Let me introduce HashTable first, which is the earliest hashmap implementation in Java library above all 3. To make this table fit all senarios, the syncronized keyword is added onto most of its methods to provide thread-safe feature. And it does not accept the null key and value.

So in javadoc there is a comment for this hashmap:

If a thread-safe implementation is not needed, it is recommended to use HashMap in place of Hashtable. If a thread-safe highly-concurrent implementation is desired, then it is recommended to use java.util.concurrent.ConcurrentHashMap in place of Hashtable.

In another word, we should not use this class any longer.

HashMap

The HashMap class is nothing but the new unsynchronized version of Hashtable (while code between them is not relevant), and it permits nulls.
In addition, HashMap has been added a new feature, which is, the linkedlist below each hash barrel will be transformed into red-black tree once the size of the list gets too large.

ConcurrentHashMap

So it’s straight forward that, this class is the thread-safe version of HashTable, but in a more reasonable way of implementation. It does not permit nulls neither just like HashTable.
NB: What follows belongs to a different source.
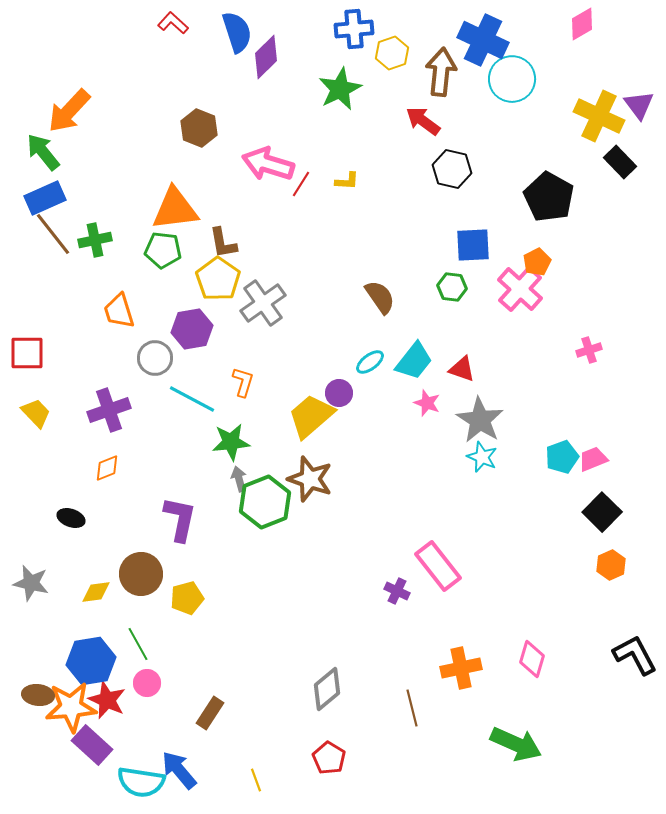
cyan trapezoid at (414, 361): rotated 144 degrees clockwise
Its thread-safe mechanism is simply as below:

  1. Volatile level read
  2. Lock level write
  3. 16 locks for 16 ranges of hash barrel for additional performance tuning

** volatile keyword promises variable visibility, in assemble code level volatile makes sure that once a thread modifies a volatile variable, forces the change to be written back to the main memory (other threads may all find out the modification happened).